There is something that happens in midlife that shifts a lot of things.
It’s like someone flipped the light switch and for the first time in years, we are afforded the time, space and energy to re-evaluate our lives. It’s a period where we finally get the importance of living in integrity with ourselves.
AND THEN THE SEEKING HAPPENS
Seeking to be in relationship with ourselves. Finding out that the way we lived before needed recalibrating. Accepting that we’ve been playing low. Dimming our lights. Keeping ourselves held back. Realising that we haven’t been fully showing up in life and that the needs of those we love came before us loving ourselves. It’s also this time that we learn how these ways of living were costly. It has cost us our identity. Our fullness of expression. Our being.
And the seeking extends not only with ourselves but also with those around us. Who are the people that we surround ourselves with? How do these people fill our lives to fullness? It’s a period where we realise the value of being real in friendships. How small talks and shallow conversations are not doing it anymore. We begin to search for depth. For connection that goes beyond the hi and hello. We begin to think of the people around us and how their lives are enmeshed with ours. But it does not end there, we also begin to ask ourselves, is this what I truly want? Is this what I truly want for a partner? For a friend? For work?
Midlife became that period where you look in the past and you take in the many different experiences that got you in this moment. Understanding that there were regrets, compromises, sacrifices and celebrations that came with being in this point in time. Accepting that even though our parents and ancestors have given us intergenerational wounds, we also grew and learned how resilient we are.
Midlife is that tipping point where the past beckons celebration and the future entices us with possibilities.
Is this what I want to continue doing?
Is this who I want to continue being?
Is who I am now serving the image of who I see myself in the future?
Am I in congruence?
Am I in integrity?
Am I living a life where I see myself?
AFTER THE SEEKING, IS THE HONOURING.
Devoid of societal and cultural expectations. Shedding the must haves and the should haves, we begin to see ourselves clearly for the first time in a long, long time. The wrinkles, the patches, the scars, the lines, the bulges. We begin to see our bodies as vessels that carried us through the past and begin to honour our bodies as the vessels that will carry us forward.
We begin to understand that the pain and suffering afforded us this moment in our lives.
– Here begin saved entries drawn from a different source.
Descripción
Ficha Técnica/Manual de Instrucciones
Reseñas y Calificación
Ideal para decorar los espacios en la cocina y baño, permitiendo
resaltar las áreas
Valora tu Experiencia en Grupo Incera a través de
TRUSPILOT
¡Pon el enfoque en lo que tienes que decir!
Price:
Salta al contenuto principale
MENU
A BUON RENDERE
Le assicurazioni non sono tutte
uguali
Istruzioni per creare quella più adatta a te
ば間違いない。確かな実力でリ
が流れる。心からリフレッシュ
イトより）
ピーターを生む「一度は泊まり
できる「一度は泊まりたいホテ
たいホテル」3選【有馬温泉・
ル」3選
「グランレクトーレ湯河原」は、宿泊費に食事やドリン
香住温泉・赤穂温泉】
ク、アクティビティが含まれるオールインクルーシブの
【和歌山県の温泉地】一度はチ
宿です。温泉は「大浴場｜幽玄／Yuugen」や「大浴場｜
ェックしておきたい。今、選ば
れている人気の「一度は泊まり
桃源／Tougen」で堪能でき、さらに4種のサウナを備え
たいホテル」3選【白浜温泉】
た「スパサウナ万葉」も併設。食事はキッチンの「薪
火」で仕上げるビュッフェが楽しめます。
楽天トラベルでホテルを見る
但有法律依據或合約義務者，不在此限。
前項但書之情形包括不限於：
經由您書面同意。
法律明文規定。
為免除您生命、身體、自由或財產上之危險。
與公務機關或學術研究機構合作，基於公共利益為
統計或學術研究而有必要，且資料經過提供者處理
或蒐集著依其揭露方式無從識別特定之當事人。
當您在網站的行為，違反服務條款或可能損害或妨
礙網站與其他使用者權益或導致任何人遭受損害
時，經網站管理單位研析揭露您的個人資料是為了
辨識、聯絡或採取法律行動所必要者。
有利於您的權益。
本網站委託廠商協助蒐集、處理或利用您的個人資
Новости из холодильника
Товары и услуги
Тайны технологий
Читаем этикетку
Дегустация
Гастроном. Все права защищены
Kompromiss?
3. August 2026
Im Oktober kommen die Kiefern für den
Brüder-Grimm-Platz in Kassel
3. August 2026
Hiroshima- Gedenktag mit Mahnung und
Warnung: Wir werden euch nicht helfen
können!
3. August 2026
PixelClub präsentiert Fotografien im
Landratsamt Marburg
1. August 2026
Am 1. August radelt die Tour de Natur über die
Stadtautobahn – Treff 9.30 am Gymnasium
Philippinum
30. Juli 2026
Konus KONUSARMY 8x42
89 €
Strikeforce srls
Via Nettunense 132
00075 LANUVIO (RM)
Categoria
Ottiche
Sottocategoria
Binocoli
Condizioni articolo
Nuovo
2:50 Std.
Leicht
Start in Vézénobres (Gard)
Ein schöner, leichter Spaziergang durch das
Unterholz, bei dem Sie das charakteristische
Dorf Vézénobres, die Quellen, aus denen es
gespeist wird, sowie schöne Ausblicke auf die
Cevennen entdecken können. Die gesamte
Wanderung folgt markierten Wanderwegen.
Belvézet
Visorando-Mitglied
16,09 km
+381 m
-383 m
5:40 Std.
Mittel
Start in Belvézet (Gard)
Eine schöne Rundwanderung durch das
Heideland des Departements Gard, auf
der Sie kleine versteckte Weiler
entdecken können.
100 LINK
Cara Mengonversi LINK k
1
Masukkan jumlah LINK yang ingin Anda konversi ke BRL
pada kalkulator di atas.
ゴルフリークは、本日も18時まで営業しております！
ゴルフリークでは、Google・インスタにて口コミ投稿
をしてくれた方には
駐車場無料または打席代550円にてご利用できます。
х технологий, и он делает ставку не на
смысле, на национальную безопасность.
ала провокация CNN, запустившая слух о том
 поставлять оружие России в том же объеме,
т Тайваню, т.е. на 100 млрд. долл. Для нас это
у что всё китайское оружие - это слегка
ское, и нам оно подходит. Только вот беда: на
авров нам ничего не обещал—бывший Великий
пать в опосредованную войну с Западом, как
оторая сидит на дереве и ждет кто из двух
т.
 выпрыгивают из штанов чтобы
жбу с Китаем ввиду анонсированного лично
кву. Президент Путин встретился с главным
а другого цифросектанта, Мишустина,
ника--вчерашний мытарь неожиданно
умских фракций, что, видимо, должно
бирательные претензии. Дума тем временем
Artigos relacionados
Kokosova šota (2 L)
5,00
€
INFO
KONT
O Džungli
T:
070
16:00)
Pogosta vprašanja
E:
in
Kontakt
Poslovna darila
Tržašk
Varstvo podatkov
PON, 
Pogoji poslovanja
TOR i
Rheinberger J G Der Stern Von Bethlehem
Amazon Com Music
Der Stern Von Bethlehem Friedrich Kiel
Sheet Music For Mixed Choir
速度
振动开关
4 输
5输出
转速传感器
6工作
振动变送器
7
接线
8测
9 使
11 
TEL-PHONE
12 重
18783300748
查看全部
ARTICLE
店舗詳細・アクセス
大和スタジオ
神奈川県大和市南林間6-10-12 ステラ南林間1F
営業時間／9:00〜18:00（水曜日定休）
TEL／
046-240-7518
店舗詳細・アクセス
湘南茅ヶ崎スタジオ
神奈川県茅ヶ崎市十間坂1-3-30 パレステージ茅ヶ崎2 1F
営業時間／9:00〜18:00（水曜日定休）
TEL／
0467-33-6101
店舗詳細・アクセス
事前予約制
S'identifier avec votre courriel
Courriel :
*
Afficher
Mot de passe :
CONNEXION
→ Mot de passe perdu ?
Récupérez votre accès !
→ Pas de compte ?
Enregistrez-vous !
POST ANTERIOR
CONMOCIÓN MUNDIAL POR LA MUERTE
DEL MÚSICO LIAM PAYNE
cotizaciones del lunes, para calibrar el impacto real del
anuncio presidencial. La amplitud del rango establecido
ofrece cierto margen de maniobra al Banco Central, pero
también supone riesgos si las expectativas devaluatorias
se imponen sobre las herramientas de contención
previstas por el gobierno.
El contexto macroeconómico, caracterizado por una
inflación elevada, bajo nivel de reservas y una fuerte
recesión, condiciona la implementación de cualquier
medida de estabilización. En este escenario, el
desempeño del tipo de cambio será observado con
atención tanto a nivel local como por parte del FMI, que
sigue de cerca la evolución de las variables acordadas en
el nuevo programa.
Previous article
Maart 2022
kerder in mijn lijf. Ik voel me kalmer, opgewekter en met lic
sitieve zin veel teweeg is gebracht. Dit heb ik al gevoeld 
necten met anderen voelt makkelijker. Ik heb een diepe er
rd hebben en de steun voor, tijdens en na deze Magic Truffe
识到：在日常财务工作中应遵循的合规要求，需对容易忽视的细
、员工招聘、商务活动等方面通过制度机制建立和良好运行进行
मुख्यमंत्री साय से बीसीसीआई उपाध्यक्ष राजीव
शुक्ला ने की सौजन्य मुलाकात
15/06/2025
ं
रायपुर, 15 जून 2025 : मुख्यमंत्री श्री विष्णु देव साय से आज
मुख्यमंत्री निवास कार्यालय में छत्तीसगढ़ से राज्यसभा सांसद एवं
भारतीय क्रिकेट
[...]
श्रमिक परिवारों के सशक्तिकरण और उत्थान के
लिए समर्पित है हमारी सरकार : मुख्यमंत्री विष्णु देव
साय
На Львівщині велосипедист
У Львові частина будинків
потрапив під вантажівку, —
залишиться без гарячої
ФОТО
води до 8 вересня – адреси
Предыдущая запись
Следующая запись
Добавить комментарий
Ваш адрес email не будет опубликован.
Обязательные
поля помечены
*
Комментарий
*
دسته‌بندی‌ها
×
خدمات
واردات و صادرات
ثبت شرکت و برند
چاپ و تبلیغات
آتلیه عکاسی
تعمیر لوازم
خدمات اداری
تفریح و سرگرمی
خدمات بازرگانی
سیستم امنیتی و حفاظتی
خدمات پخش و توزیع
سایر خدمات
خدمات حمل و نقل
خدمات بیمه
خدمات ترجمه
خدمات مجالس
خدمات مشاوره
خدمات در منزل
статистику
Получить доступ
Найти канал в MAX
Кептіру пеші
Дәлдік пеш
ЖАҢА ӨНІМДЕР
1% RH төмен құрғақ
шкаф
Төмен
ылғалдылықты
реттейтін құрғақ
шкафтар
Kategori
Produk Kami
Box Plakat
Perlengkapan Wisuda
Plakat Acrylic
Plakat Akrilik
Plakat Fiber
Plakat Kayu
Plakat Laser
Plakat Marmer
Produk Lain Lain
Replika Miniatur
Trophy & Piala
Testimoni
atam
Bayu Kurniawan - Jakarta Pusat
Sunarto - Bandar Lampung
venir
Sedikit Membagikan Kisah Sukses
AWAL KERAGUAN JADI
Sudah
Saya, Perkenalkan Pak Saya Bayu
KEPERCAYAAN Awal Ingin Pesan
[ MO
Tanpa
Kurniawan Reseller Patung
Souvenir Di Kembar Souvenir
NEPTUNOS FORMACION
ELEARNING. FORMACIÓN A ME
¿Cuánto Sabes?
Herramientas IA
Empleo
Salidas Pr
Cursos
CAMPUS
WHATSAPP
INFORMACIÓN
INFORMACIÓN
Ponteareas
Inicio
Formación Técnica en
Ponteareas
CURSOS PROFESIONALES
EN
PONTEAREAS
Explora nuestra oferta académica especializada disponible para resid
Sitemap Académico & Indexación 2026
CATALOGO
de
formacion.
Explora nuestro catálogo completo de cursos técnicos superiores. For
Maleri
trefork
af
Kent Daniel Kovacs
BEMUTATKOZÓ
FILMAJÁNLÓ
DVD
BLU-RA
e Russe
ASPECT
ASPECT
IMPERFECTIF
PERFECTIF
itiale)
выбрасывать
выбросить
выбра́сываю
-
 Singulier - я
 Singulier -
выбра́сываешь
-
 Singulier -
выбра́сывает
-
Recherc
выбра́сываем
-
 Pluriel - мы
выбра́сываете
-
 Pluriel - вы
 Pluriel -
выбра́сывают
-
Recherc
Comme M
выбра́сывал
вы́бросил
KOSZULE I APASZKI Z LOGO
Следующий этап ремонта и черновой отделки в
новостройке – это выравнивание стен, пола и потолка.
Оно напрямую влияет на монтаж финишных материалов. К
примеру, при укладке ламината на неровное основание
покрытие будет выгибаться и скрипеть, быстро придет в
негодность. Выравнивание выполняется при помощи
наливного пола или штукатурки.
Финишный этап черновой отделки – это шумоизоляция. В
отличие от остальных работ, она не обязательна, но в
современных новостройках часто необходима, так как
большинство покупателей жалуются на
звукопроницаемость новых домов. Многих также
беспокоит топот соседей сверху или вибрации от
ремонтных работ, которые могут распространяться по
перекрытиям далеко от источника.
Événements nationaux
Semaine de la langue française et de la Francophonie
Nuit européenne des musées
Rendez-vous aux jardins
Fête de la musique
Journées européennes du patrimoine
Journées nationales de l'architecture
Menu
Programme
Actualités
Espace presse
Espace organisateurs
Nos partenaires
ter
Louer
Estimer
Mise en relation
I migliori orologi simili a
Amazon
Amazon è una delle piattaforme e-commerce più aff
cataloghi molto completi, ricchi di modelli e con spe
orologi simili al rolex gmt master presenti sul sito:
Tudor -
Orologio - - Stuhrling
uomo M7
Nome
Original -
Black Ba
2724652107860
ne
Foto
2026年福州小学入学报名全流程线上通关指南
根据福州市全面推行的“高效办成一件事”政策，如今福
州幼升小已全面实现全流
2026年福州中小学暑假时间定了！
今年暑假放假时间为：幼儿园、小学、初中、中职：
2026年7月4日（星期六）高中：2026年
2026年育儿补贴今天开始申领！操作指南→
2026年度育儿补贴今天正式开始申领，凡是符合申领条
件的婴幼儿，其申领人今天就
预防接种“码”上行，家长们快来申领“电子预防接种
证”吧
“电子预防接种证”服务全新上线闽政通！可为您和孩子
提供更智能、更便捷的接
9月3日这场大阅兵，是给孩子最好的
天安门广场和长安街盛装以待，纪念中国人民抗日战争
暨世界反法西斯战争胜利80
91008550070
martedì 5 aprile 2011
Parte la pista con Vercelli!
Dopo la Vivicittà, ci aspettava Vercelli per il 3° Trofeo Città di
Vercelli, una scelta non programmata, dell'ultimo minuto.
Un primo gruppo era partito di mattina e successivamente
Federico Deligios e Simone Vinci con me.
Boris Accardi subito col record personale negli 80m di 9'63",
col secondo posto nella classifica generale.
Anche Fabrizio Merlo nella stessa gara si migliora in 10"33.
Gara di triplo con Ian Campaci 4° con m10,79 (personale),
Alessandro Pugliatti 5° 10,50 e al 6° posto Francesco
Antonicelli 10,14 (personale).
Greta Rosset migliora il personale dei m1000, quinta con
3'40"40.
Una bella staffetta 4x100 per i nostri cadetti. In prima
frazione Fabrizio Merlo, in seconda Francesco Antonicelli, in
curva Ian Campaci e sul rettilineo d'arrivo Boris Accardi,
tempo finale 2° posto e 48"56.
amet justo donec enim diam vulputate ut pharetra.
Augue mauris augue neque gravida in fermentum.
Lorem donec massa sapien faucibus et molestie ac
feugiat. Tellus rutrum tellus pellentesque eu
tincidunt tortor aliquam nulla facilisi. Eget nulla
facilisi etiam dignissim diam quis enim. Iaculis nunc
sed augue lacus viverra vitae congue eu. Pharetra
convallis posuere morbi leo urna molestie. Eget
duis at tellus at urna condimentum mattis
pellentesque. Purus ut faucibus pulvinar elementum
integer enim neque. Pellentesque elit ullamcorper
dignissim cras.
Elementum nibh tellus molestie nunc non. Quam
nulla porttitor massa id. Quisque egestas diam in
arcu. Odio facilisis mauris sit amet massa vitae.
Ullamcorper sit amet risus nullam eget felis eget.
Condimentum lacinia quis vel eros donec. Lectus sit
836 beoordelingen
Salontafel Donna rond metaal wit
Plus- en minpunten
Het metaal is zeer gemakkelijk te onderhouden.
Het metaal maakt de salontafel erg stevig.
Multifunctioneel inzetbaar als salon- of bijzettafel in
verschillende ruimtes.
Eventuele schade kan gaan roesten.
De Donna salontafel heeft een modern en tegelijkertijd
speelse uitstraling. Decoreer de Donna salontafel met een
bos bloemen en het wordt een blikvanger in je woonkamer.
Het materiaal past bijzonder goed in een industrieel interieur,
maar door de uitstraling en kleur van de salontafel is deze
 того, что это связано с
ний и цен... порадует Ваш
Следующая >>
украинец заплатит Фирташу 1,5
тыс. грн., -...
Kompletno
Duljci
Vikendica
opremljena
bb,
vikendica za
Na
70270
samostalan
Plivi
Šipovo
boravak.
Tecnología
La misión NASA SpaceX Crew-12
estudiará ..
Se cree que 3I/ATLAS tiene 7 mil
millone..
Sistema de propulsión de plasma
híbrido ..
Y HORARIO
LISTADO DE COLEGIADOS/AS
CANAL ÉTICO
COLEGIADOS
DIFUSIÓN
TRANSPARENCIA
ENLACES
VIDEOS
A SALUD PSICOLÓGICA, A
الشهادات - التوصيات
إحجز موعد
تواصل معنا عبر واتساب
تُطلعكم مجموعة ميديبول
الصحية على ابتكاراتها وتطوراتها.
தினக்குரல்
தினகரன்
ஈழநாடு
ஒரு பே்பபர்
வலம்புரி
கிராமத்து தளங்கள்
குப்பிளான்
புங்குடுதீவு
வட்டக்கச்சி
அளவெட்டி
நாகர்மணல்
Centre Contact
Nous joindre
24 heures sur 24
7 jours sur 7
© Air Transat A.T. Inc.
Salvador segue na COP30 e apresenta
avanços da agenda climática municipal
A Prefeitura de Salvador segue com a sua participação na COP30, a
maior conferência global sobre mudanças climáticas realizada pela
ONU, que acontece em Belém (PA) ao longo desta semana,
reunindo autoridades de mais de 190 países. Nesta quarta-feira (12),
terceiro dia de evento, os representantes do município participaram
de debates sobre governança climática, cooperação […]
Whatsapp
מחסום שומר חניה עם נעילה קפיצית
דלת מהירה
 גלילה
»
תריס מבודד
The junction we are in. And we honour our lineage, our parents, our friends, our community, our culture, our past. Taking in the gifts of the years we have lived, the people that we have crossed paths with, and the experiences that taught us grit, resilience, compassion, love and a myriad of other expressions of life. Honouring our pain, honouring the scarifies, honouring the roadblocks and the ways in which we navigated through, away, around and in them. We honour our choices and the people in our lives that took part in all these discoveries, all these subtle expressions of ourselves. People who were with us in our misery, in our joys, in our triumphs and in our deepest pains.
NEXT COMES THE CHOOSING.
Realising that we have a choice. Realising that by stripping off, deconstructing and re-evaluating, we get to this moment of possibilities. We get to choose who we want to be moving forward in the next decades of our lives. It’s not a rebirth, rather like a phoenix rising, we are reformed. We get to tune in with our fire, with the longings that we didn’t even know were there. We get to appreciate the relationships that make us come alive and where we can jump in deep waters with. We get to choose the relationships that are serving us.
There is something that happens in midlife that is extraordinary.
We begin to fully and deeply see ourselves. It’s like someone flipped the light switch and for the first time in years we know we don’t have to dim ourselves anymore.